===== EXTRACT =====
A Beginner’s Guide to Kitesurfing

Have you ever dreamed of flying over the water? Or perhaps you saw the photos of Barack Obama kiting, and told yourself “Yes I can”? Or maybe you already did some kitesurfing, but it was a long time ago, and you want to be sure you remember the important points before getting back on the water? Whichever it is, this beginner’s guide to kitesurfing answers all your questions about this exciting water sport.

Kitesurfing, also known as Kiteboarding, is a sport practiced by young and old, beginners and confirmed riders. One of the most beautiful aspects of this water activity is that you’re close to nature, especially the two elements water and wind. It is therefore important to understand the wind, to know what to do in critical situations and what equipment to use.

All these topics and many more are addressed in this complete guide to kitesurfing and will give you an exhaustive picture of what kitesurfing is about and why you should absolutely try it. In the end, we will even share our favourite spots with you! Are you ready to become a rider?
=====
PROBLEM A
Answer these about the kitesurfing guide:
(i) What other name does it give for kitesurfing?
(ii) Which two elements does it say you are close to in this sport?
(iii) What does it promise to share at the end?
PROBLEM B
Carry on writing the kitesurfing guide from its last sentence, in the same voice.
The listing has no connection to the kitesurfing guide.
===== INFORMATION =====
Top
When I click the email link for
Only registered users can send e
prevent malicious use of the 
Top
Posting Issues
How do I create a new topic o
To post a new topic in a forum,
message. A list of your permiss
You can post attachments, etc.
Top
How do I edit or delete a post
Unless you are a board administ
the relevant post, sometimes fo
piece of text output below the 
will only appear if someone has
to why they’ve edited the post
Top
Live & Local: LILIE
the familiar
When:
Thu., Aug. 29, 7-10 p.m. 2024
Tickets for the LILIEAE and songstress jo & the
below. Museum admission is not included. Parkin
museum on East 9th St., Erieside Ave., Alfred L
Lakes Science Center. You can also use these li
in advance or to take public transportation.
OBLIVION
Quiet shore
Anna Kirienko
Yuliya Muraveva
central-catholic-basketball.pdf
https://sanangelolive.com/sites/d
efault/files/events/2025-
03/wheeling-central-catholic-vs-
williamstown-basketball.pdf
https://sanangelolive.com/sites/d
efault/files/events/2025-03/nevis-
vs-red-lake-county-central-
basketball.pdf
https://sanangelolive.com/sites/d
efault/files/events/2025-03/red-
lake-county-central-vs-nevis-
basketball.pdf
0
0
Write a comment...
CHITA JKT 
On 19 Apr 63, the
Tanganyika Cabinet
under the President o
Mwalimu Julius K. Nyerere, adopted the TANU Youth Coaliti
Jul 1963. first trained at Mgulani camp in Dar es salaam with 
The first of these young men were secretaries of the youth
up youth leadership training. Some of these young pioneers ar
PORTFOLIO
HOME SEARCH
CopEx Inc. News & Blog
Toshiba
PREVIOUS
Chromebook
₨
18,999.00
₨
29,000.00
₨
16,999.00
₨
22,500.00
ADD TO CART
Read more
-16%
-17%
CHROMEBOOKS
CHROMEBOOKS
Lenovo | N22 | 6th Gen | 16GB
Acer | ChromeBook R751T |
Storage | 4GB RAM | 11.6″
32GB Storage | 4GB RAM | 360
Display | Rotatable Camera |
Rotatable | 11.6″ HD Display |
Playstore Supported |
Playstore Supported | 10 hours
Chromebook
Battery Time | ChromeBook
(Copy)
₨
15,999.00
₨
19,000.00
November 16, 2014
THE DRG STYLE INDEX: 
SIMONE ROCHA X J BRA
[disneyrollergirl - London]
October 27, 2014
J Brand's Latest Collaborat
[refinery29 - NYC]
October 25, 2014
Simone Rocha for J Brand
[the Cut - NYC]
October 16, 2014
=====
WRITTEN RESPONSE A
(i) Kiteboarding
(ii) Water and wind
(iii) Its favorite spots

WRITTEN RESPONSE B
What is Kitesurfing?

Three kitesurfers on the water

Over the recent years, this individual sport has become more and more popular. But what exactly is kite surfing? It’s quite simple actually: with a kite attached to you and a board on your feet, you are using the wind to glide on the surface of the water.

Kitesurfing is a sport which, as you will see, allows you to progress quickly and that can be practiced in a wide variety of conditions, both in terms of the weather and the equipment used. This water sport is practiced in some stunning locations worldwide and can make an unforgettable holiday or group experience.

Moreover, kitesurfing is an accessible sport that welcomes everybody with a minimum age, sometimes, as young as 7 years old. The diversity of kiter’s personas within the sport is remarkable. Contrary to popular belief, kiteboarding is not only attracting big athletes and adrenaline junkies but also people of all ages and abilities, from kids to grown-ups, mothers, fathers, grandparents, people with physical disabilities, doctors, bankers, presidents, and becomes pretty much addictive to anyone who tries it. Most beginners are completely new to board sports, water sports, or the use of a sail.

What are the different forms of kitesurfing?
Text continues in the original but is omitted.